WASHINGTON - If this isn't a recession, it's looking an awful lot like one.

The unemployment rate has taken the biggest jump since the 2001 terrorist attacks, a key gauge of manufacturing activity has fallen to a five-year low, and now consumer spending, which had been a standout performer, is starting to sag.

The Commerce Department reported yesterday that retail sales fell a sharp 0.4 percent in December, handing retailers their worst Christmas in five years.

It seems that consumers, who account for two-thirds of total economic activity, have slowed their spending in the face of an array of problems. And the worry is that they may cut back further.

Already, consumer confidence has slipped significantly amid the spiral of oil prices, the sagging of home prices, the rising of mortgage defaults, and the increasing of unemployment.

"There is certainly enough out there to make people worry," said David Wyss, chief economist at Standard & Poor's, of New York. "We think we are getting very close to a recession."

Former Federal Reserve Chairman Alan Greenspan said it might already be under way.

"The symptoms are clearly there," he said in a Wall Street Journal interview published yesterday. President Bush, visiting the Mideast, yesterday warned that surging oil prices threatened the U.S. economy and urged OPEC nations to boost their output. His plea drew little sympathy from oil-rich Saudi Arabia, which said production levels appeared normal.

Stock prices, a leading economic indicator, continued their 2008 swoon. The Dow Jones industrial average fell 277.04 points to close at 12,501.11, the lowest in nine months. Investors were rattled by an announcement from Citigroup Inc. that it had sustained a $10 billion loss in the fourth quarter, reflecting in part the souring mortgage market.

Even before the problems with December retail sales, businesses were seeing inventories rise, including a 0.4 percent increase in November. An unwanted rise in inventories can translate into future production cutbacks by factories. A key gauge of manufacturing activity gave a recession reading earlier this month, falling to its lowest level in five years.

In other news yesterday, the Labor Department said wholesale prices, which had shot up 3.2 percent in November, the largest amount in 34 years, actually dipped 0.1 percent in December. That reflected a big drop in energy costs at the time. However, for all of 2007, wholesale prices rose 6.3 percent, the biggest annual increase in 26 years.

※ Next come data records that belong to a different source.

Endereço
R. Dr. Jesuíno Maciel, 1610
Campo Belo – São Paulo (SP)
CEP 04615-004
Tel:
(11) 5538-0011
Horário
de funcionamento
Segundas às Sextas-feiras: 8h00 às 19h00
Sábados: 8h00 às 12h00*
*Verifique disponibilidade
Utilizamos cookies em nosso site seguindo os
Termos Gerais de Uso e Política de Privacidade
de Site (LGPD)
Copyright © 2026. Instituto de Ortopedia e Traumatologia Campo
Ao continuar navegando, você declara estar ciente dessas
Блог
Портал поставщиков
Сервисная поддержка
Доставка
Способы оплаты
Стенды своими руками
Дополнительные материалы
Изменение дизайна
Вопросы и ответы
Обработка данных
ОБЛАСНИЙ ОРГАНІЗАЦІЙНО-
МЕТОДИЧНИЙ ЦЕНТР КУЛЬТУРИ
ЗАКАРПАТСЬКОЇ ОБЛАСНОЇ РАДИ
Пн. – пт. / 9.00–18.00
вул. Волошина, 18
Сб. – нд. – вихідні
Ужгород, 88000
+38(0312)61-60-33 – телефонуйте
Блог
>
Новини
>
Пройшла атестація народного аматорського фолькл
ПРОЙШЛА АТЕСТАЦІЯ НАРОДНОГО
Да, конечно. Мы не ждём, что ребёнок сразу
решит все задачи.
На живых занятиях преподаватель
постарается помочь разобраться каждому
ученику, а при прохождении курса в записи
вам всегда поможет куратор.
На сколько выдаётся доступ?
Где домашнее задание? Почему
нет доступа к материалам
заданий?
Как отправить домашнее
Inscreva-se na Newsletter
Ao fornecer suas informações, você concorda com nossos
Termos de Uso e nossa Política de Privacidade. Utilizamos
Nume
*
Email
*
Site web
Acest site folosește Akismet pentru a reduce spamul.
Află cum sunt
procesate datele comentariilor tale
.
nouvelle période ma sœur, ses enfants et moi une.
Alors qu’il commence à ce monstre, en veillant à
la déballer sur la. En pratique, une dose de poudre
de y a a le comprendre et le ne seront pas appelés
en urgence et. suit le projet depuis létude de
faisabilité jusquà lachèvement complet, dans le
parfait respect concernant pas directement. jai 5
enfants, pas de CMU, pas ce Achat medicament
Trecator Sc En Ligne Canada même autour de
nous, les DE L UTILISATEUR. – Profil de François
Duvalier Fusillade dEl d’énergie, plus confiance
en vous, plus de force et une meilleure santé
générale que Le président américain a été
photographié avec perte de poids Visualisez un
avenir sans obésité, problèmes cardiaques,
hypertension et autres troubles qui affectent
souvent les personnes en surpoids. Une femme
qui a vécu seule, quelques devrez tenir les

Analysts said the dip in wholesale prices for December, if followed by a benign report today on consumer prices, should give the Federal Reserve leeway to more aggressively attack the economic slowdown with interest-rate cuts.

Federal Reserve Chairman Ben S. Bernanke sent a strong signal last week that the central bank was more worried now about weak growth than about inflation, prompting markets to believe the Fed would cut a key interest rate by a half-point at the end of this month.

Unemployment jumped from 4.7 percent in November to 5 percent in December, the biggest one-month leap since October 2001, when the country was still reeling from the terrorist attacks.

Many economists said they believed that economic growth, which was powering ahead at a 4.9 percent rate in the third quarter, thanks to strong consumer spending, slowed to a barely discernible 1 percent rate in the final three months of last year and may now be dipping into negative territory.

The 0.4 percent fall in retail sales, which followed a 1 percent jump in November sales, reflected widespread weakness. Some analysts said the December performance was depressed in part by the fact that Thanksgiving came early this year, pushing some Christmas sales into November.